* Directions for this task *
The result should consist solely of the line containing "možno práve niekde" and the lines that follow it below, each reproduced exactly, the last line included.

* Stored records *
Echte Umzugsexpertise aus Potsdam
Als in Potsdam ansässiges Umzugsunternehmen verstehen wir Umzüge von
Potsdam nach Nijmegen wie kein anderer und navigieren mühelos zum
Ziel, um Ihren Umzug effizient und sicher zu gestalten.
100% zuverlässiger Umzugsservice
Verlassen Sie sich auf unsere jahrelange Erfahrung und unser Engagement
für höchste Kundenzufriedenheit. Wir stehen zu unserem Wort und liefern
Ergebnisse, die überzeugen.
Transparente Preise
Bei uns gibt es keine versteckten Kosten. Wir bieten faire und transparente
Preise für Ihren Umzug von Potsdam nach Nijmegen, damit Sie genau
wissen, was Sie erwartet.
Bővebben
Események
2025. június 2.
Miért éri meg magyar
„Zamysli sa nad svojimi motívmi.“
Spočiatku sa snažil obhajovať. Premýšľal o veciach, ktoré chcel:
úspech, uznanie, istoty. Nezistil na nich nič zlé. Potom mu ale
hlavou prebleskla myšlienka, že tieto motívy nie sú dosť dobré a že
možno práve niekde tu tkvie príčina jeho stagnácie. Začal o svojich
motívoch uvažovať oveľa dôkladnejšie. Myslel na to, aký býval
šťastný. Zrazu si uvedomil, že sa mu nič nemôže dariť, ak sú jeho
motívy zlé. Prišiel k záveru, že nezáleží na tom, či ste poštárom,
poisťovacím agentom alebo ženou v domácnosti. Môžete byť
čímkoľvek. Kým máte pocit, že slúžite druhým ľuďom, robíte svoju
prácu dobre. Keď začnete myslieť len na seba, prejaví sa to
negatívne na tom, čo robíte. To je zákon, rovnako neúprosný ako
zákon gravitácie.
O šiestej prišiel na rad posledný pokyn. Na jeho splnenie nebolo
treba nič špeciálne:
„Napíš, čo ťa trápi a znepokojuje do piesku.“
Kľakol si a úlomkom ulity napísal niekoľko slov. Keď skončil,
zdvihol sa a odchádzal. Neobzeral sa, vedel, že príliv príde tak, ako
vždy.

* Result of the exercise *
možno práve niekde tu tkvie príčina jeho stagnácie. Začal o svojich
motívoch uvažovať oveľa dôkladnejšie. Myslel na to, aký býval
šťastný. Zrazu si uvedomil, že sa mu nič nemôže dariť, ak sú jeho
motívy zlé. Prišiel k záveru, že nezáleží na tom, či ste poštárom,
poisťovacím agentom alebo ženou v domácnosti. Môžete byť
čímkoľvek. Kým máte pocit, že slúžite druhým ľuďom, robíte svoju
prácu dobre. Keď začnete myslieť len na seba, prejaví sa to
negatívne na tom, čo robíte. To je zákon, rovnako neúprosný ako
zákon gravitácie.
O šiestej prišiel na rad posledný pokyn. Na jeho splnenie nebolo
treba nič špeciálne:
„Napíš, čo ťa trápi a znepokojuje do piesku.“
Kľakol si a úlomkom ulity napísal niekoľko slov. Keď skončil,
zdvihol sa a odchádzal. Neobzeral sa, vedel, že príliv príde tak, ako
vždy.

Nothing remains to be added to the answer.